Sonuç olarak; davacının 08/03/2013 tarihinde eski eşiyle tekrar evlenmesi, İlçe Emniyet Müdürlüğünün 18.03.2010 tarihli tutanağında davacının, eşinin mernis adresinde iki kızı ile birlikte ikamet ettiklerinin tespit edilmesi, davacının kendi mernis adresinde yaşamadığının dairenin kiraya verildiğinin tespit edilmiş olması, Sosyal Güvenlik Denetmeni tarafından tanzim edilen rapor içeriğindeki komşuların yazılı ve imzalı beyanları, özellikle ihbarcı kız kardeşin yazılı ifadesinin somut verilerle örtüşmesi, hususları birlikte değerlendirildiğinde davacı ve eşinin, boşandıkları süreçte de birlikte yaşamaya devam ettikleri sabit olup 5510 sayılı yasanın 59/2. maddesi gereğince Kurumun denetim ve kontrol ile görevlendirilmiş memurları tarafından düzenlenen tutanak içeriğinin de aksi ispat edilemediğinden, davanın reddine karar verilmesi gerekirken kabulüne karar verilmesi isabetsiz olmuştur.

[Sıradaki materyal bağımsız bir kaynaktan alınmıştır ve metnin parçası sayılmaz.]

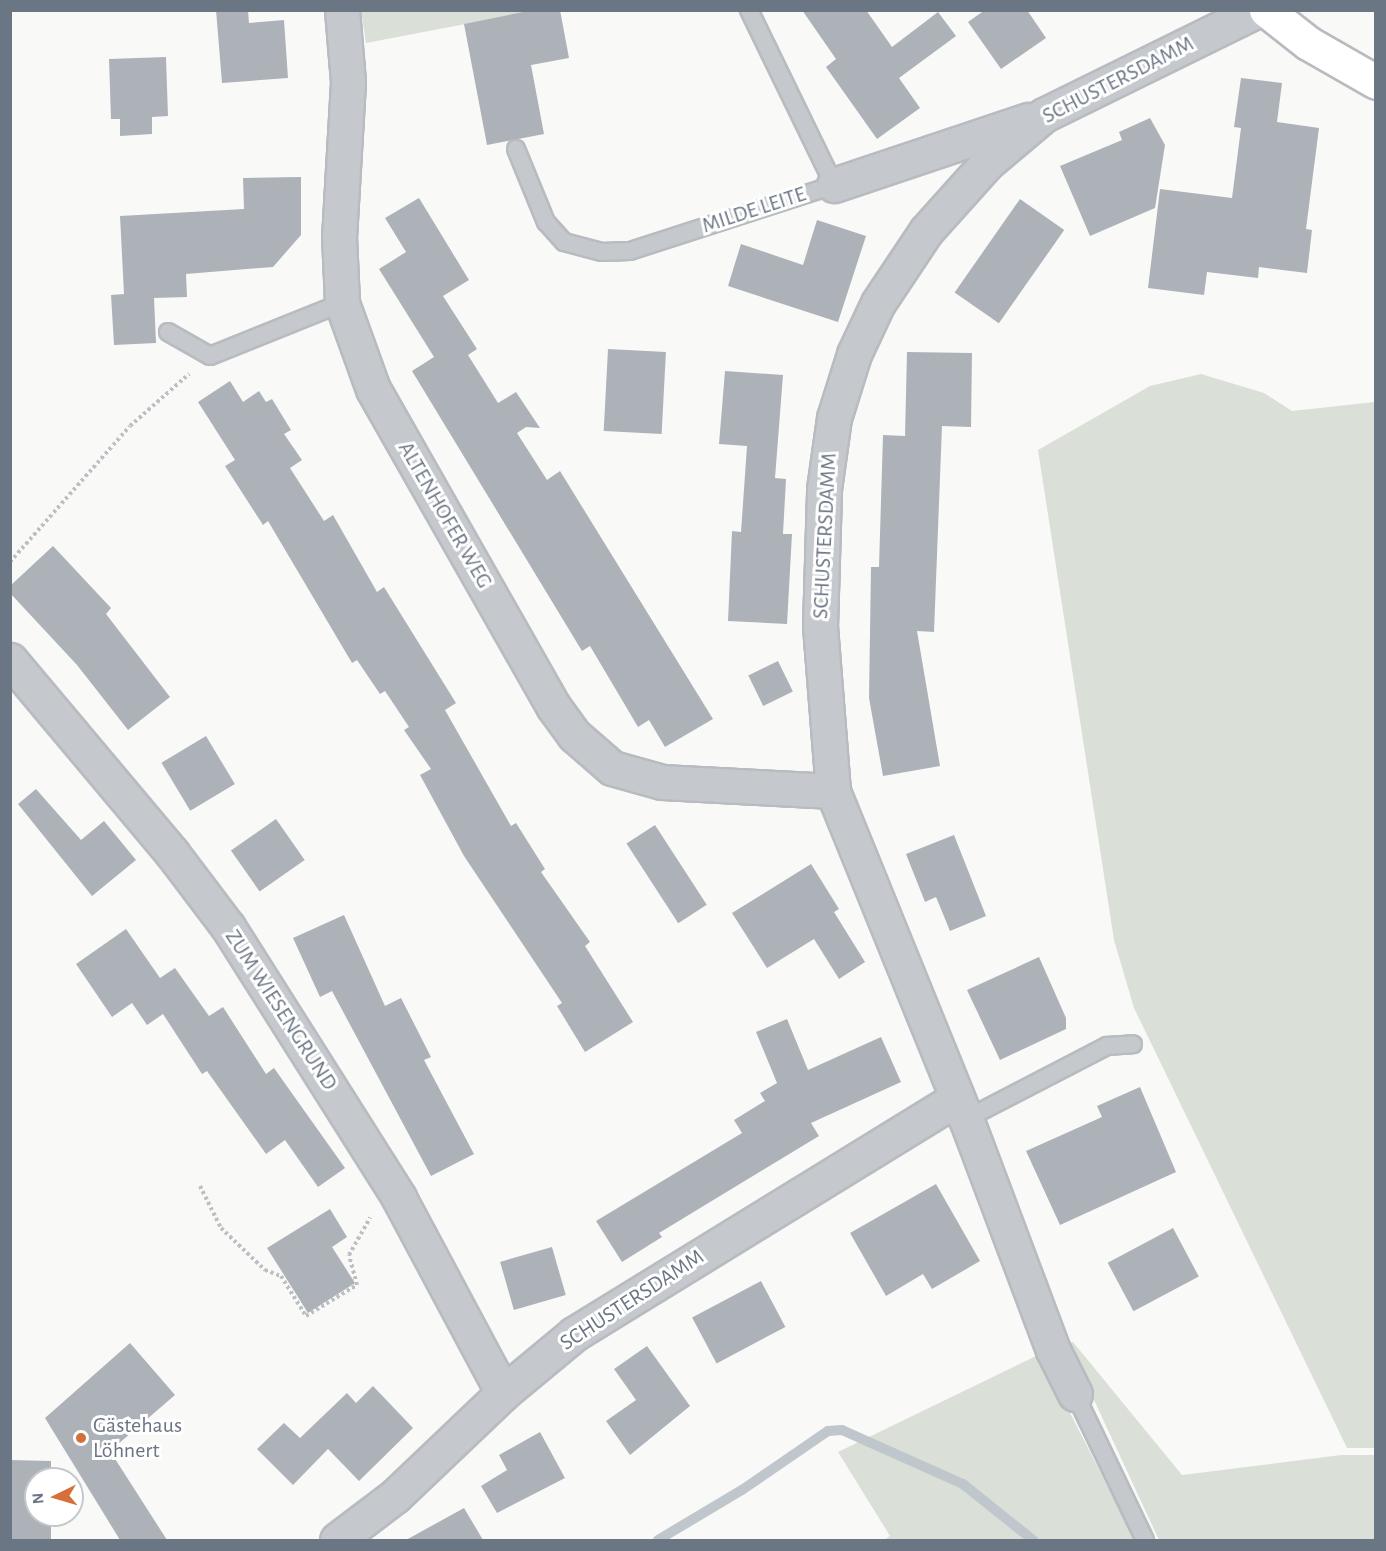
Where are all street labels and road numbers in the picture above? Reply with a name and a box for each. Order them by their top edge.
street label: SCHUSTERSDAMM [1038,31,1198,129]
street label: MILDE LEITE [699,181,809,239]
street label: ALTENHOFER WEG [392,437,498,593]
street label: SCHUSTERSDAMM [807,452,843,620]
street label: ZUM WIESENGRUND [219,925,343,1095]
street label: SCHUSTERSDAMM [555,1244,709,1356]

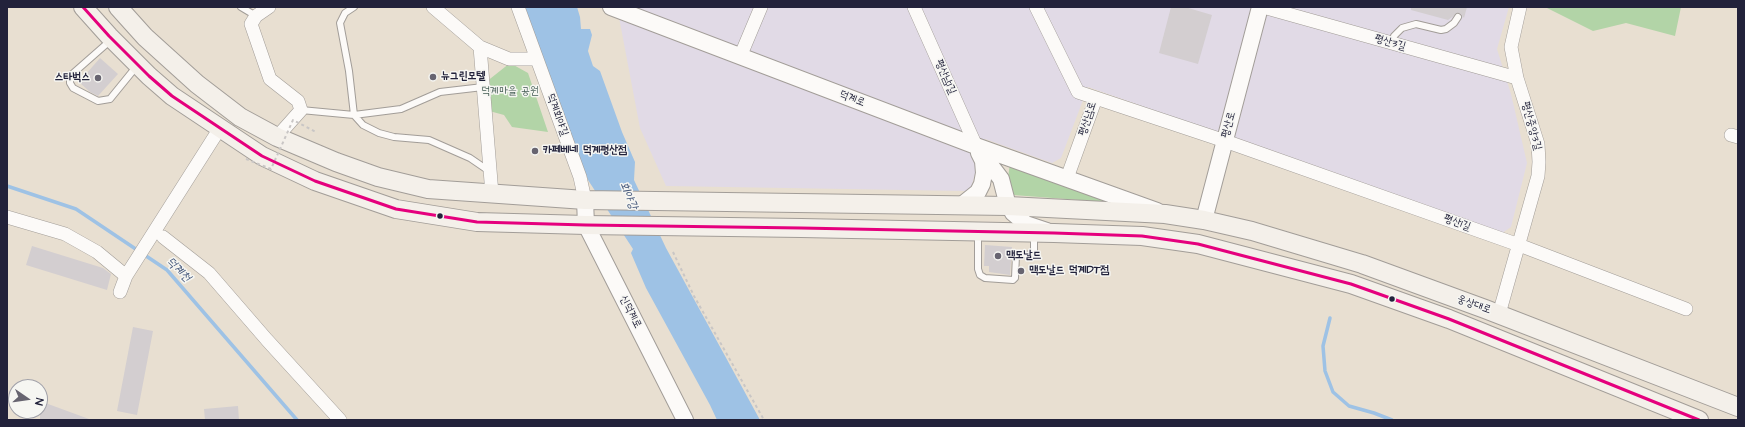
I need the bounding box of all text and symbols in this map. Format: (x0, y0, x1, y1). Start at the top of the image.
street label: 평산3길 (1373, 32, 1407, 54)
street label: 평산남1길 (931, 58, 959, 96)
place label: 뉴그린모텔 (441, 70, 485, 84)
place label: 스타벅스 (55, 71, 90, 85)
marker: 뉴그린모텔 (428, 72, 438, 82)
marker: 스타벅스 (93, 73, 103, 83)
park label: 덕계마을 공원 (481, 85, 539, 99)
street label: 덕계로 (837, 88, 867, 110)
street label: 덕계회야길 (543, 92, 571, 138)
street label: 평산남로 (1076, 100, 1100, 138)
street label: 평산중앙3길 (1518, 100, 1544, 152)
street label: 평산로 (1219, 110, 1239, 140)
place label: 카페베네 덕계평산점 (543, 144, 627, 158)
marker: 카페베네 덕계평산점 (530, 146, 540, 156)
water label: 회야강 (616, 180, 640, 212)
unlabelled marker (435, 211, 445, 221)
street label: 평산1길 (1442, 212, 1472, 234)
place label: 맥도날드 (1006, 249, 1041, 263)
marker: 맥도날드 (993, 251, 1003, 261)
water label: 덕계천 (163, 255, 193, 285)
place label: 맥도날드 덕계DT점 (1029, 264, 1109, 278)
marker: 맥도날드 덕계DT점 (1016, 266, 1026, 276)
street label: 신덕계로 (616, 293, 644, 331)
street label: 웅상대로 (1455, 293, 1493, 317)
unlabelled marker (1387, 294, 1397, 304)
north arrow (8, 379, 48, 419)
text: N (31, 397, 47, 407)

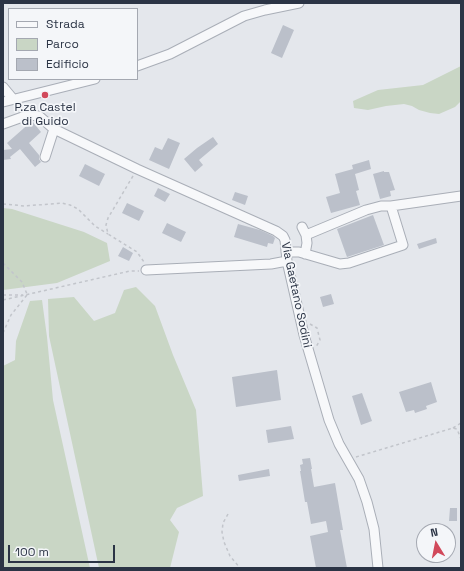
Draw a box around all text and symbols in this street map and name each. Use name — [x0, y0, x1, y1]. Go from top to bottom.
legend — [8, 8, 138, 80]
text: Strada — [46, 16, 85, 32]
text: Parco — [46, 36, 79, 52]
text: Edificio — [46, 56, 89, 72]
marker: P.za Castel di Guido — [40, 90, 50, 100]
place label: P.za Castel di Guido — [14, 101, 76, 129]
street label: Via Gaetano Sodini — [278, 241, 314, 349]
north arrow — [416, 523, 456, 563]
text: N — [429, 525, 439, 540]
scale bar — [10, 537, 117, 563]
text: 100 m — [15, 544, 49, 560]

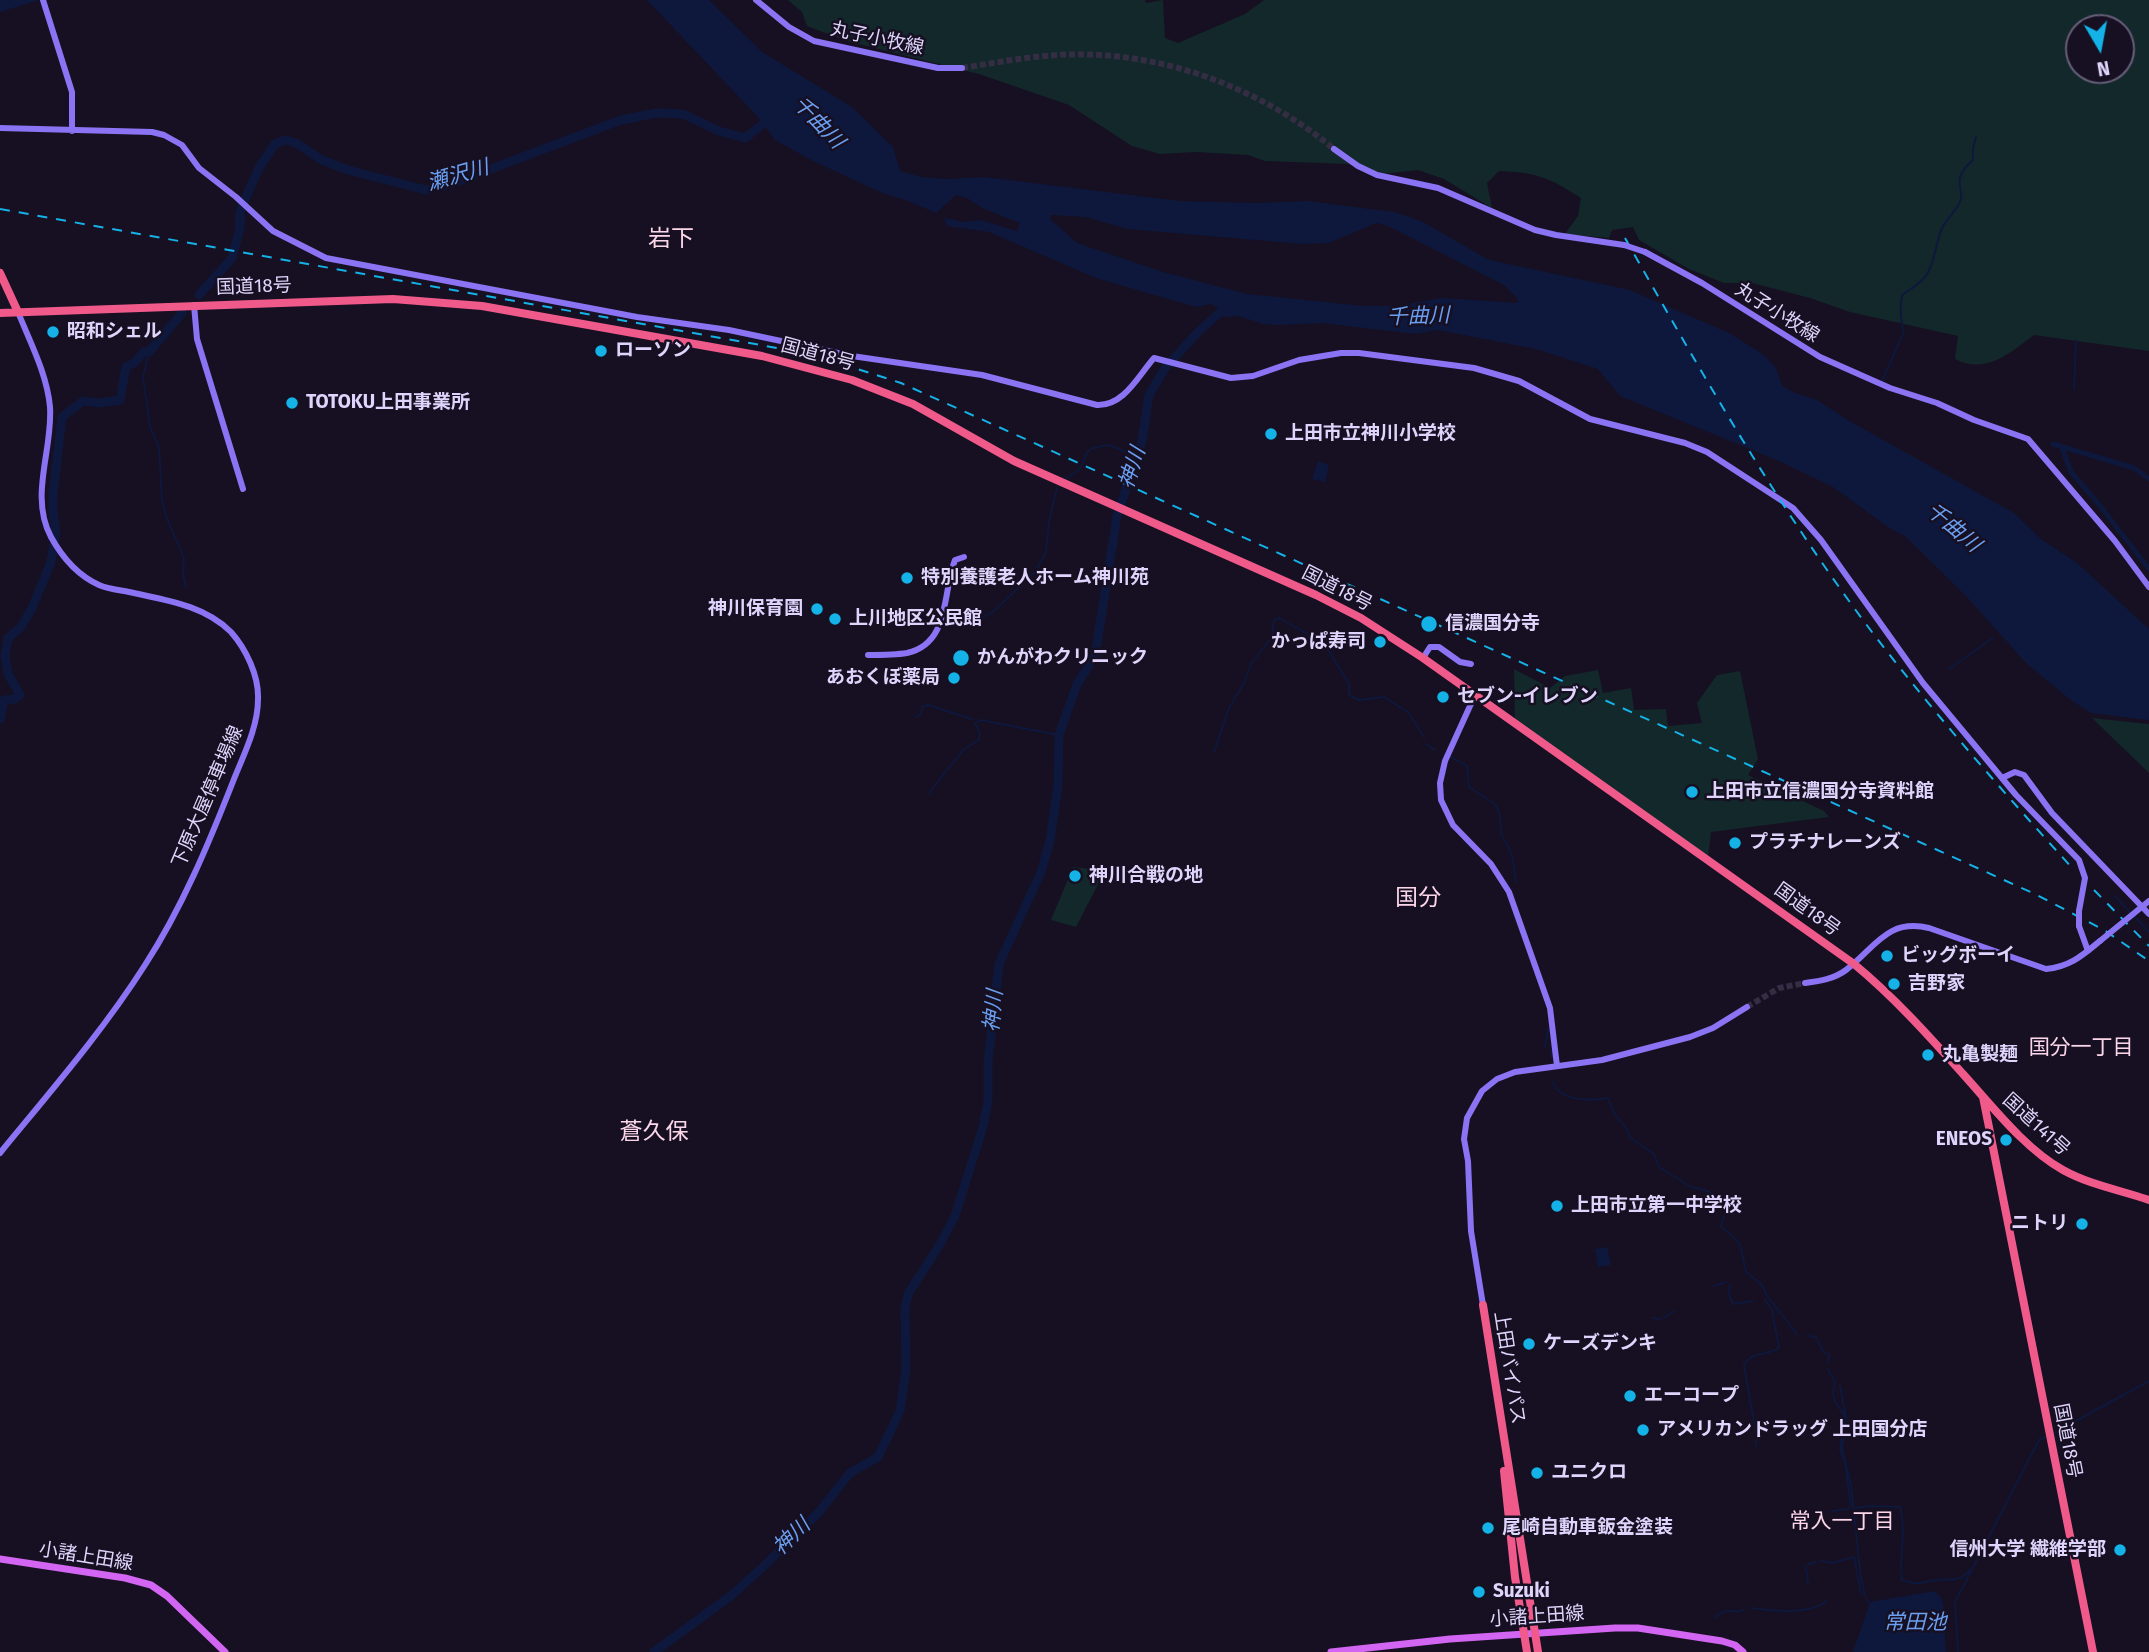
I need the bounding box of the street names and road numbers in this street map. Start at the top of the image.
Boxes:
street label: 丸子小牧線 [828,18,926,60]
street label: 国道18号 [216,274,292,300]
street label: 丸子小牧線 [1731,278,1823,348]
street label: 国道18号 [778,334,858,376]
street label: 国道18号 [1298,562,1376,616]
street label: 下原大屋停車場線 [168,723,248,871]
street label: 国道18号 [1770,879,1844,941]
street label: 国道141号 [1998,1089,2074,1161]
street label: 上田バイパス [1489,1310,1529,1426]
street label: 国道18号 [2049,1402,2085,1480]
street label: 小諸上田線 [37,1538,135,1576]
street label: 小諸上田線 [1489,1602,1585,1632]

Mahkemece, bu maddi ve hukuki olgular dikkate alınmaksızın yazılı şekilde hüküm kurulması usul ve yasaya aykırı olup bozma nedenidir.
O halde, davalı Kurum vekilinin bu yönleri amaçlayan temyiz itirazları kabul edilmeli ve hüküm bozulmalıdır.
SONUÇ: Hükmün yukarıda açıklanan nedenlerle BOZULMASINA, 18/01/2018 gününde oybirliğiyle karar verildi.